SurgeLLM is a C++-implemented CPU/NPU hybrid inference runtime designed to break through NPU memory limitations, enabling ultra-large sparse MoE language models (e.g., Qwen3.6-35B-A
3B) to run efficiently on edge NPU devices like the Ascend 310P3. By coordinating host memory, CPU computation, and NPU acceleration, it adopts an explicit control design philosophy, allowing developers to perform fine-grained tuning for specific hardware and model characteristics, thus solving hardware bottlenecks in MoE model deployment.

## Background: Hardware Bottlenecks in MoE Model Inference

Mixture of Experts (MoE) models are an important technical path for scaling the capabilities of large language models, but they face unique deployment challenges: model weights are large, far exceeding the memory capacity of a single NPU/GPU; the dynamic nature of expert routing makes memory access patterns hard to predict; traditional pure NPU inference solutions cannot handle weights at the hundreds of GB level. SurgeLLM addresses this pain point by breaking the assumption that "models must be fully loaded into NPU memory", enabling ultra-large MoE models to run on edge devices through CPU-NPU collaborative computing.

## Technical Architecture: Hybrid Mode of Host Memory + NPU Computing

The core architectural innovation of SurgeLLM lies in keeping the complete model weights in host memory, while only offloading selected computation paths and cached data to the NPU. The system dynamically loads active expert weights into the NPU for execution based on the routing decisions of input tokens, avoiding memory limitations. It uses a model adapter architecture, initially supporting the Qwen3.6 MoE series, and can later be extended to other MoE architectures without rewriting the core runtime.

## Development Phases and Implementation Path

SurgeLLM development follows a progressive verification strategy: the first phase focuses on pure text local inference (batch size=1), prioritizing the correctness of short contexts before optimizing for long contexts. In implementation, a pure CPU reference path is first built to ensure logical correctness and numerical stability, then the Ascend 310P3 hybrid acceleration path is added. It uses a CMake build system and provides a complete debugging toolchain including model inspection, weight mapping, and runtime simulation, lowering the adaptation threshold.

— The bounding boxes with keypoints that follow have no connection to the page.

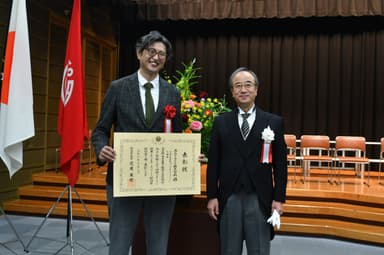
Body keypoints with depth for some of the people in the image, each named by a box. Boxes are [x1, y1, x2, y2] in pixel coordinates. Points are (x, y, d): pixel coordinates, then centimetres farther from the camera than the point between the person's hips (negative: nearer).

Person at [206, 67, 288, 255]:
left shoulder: (274, 122, 2)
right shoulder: (221, 122, 6)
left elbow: (280, 164, 2)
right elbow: (213, 162, 5)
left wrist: (279, 198, -3)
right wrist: (212, 196, 0)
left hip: (260, 199, -1)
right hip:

## Detailed Explanation of Developer Toolchain

SurgeLLM is equipped with Python auxiliary tools covering the entire lifecycle: inspect_model to view the standardized representation of model configurations; the inspect_weights series tools to check safetensors indices and metadata; build_manifest to convert model configurations into runtime manifests; query_weight and check_payload to verify the correctness of data loading; mock_runtime and mock_execute to simulate inference processes and memory layouts without NPU hardware.

## Application Scenarios and Value

SurgeLLM is suitable for enterprise applications deploying ultra-large MoE models on edge NPUs, AI services with limited memory but needing to enhance model capabilities, and large-scale deployments concerned with hardware costs. For the Ascend ecosystem, it demonstrates the feasibility of domestic NPUs in large MoE inference and provides a reference implementation for the domestic AI infrastructure software ecosystem.

## Technical Challenges and Future Outlook

CPU/NPU hybrid inference faces challenges such as memory bandwidth bottlenecks, expert switching delays, and cross-platform porting complexity. Future directions include: intelligent expert caching algorithms to reduce transmission overhead, supporting larger batch sizes to improve throughput, memory optimization for long contexts, and expanding to more MoE model families. Hybrid inference runtimes will play a more important role in edge deployment of large models.